##### Recorded data #####
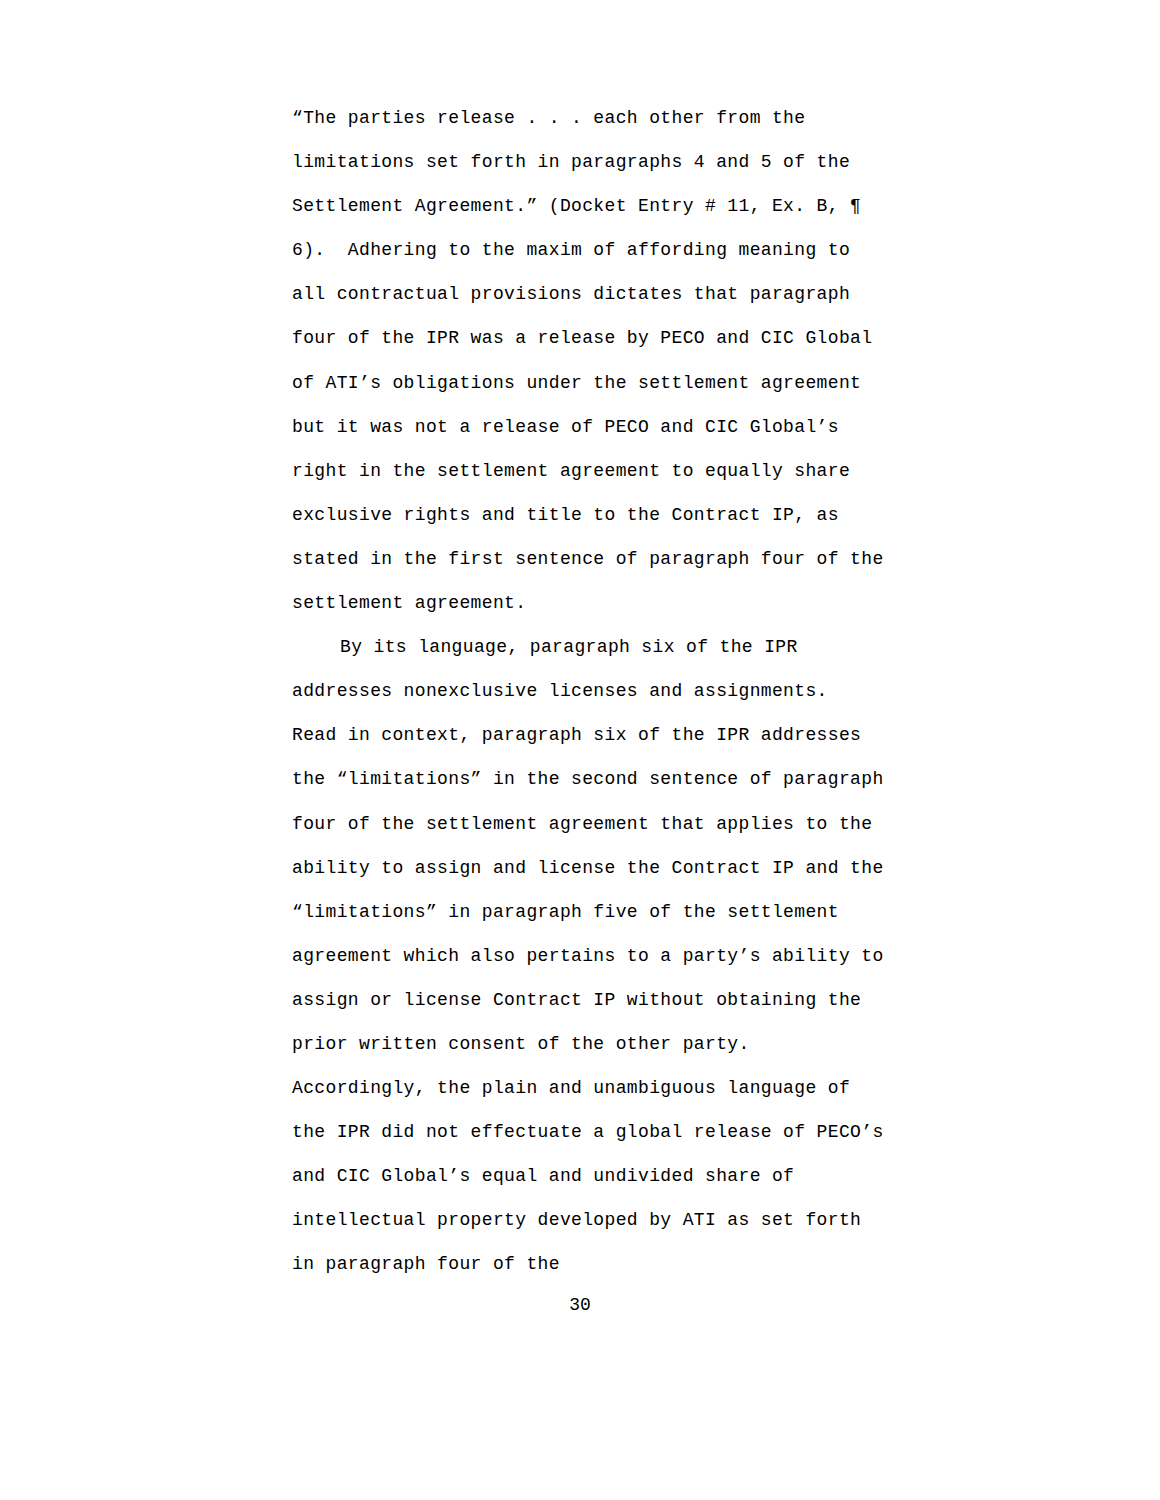“The parties release . . . each other from the limitations set forth in paragraphs 4 and 5 of the Settlement Agreement.” (Docket Entry # 11, Ex. B, ¶ 6). Adhering to the maxim of affording meaning to all contractual provisions dictates that paragraph four of the IPR was a release by PECO and CIC Global of ATI’s obligations under the settlement agreement but it was not a release of PECO and CIC Global’s right in the settlement agreement to equally share exclusive rights and title to the Contract IP, as stated in the first sentence of paragraph four of the settlement agreement.
By its language, paragraph six of the IPR addresses nonexclusive licenses and assignments. Read in context, paragraph six of the IPR addresses the “limitations” in the second sentence of paragraph four of the settlement agreement that applies to the ability to assign and license the Contract IP and the “limitations” in paragraph five of the settlement agreement which also pertains to a party’s ability to assign or license Contract IP without obtaining the prior written consent of the other party. Accordingly, the plain and unambiguous language of the IPR did not effectuate a global release of PECO’s and CIC Global’s equal and undivided share of intellectual property developed by ATI as set forth in paragraph four of the
30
#####
--- Brief ---
Your reply should consist only of the lines running from the line with "By its language, paragraph" to the end of the listing, retyped exactly.

--- Answer section ---
By its language, paragraph six of the IPR addresses nonexclusive licenses and assignments. Read in context, paragraph six of the IPR addresses the “limitations” in the second sentence of paragraph four of the settlement agreement that applies to the ability to assign and license the Contract IP and the “limitations” in paragraph five of the settlement agreement which also pertains to a party’s ability to assign or license Contract IP without obtaining the prior written consent of the other party. Accordingly, the plain and unambiguous language of the IPR did not effectuate a global release of PECO’s and CIC Global’s equal and undivided share of intellectual property developed by ATI as set forth in paragraph four of the
30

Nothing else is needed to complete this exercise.